Information shown below:

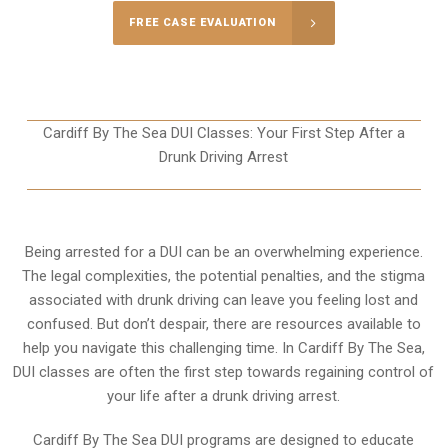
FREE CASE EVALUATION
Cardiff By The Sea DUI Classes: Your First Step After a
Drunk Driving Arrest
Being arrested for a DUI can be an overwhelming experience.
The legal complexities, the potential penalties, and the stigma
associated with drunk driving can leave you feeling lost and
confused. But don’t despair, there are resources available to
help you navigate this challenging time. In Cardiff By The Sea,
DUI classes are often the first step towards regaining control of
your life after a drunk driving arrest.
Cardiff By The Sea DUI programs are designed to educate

End of Information shown.

Job item: Look for the word "Cardiff". Copy out every line of the data that has it.

Finished task:
Cardiff By The Sea DUI Classes: Your First Step After a
help you navigate this challenging time. In Cardiff By The Sea,
Cardiff By The Sea DUI programs are designed to educate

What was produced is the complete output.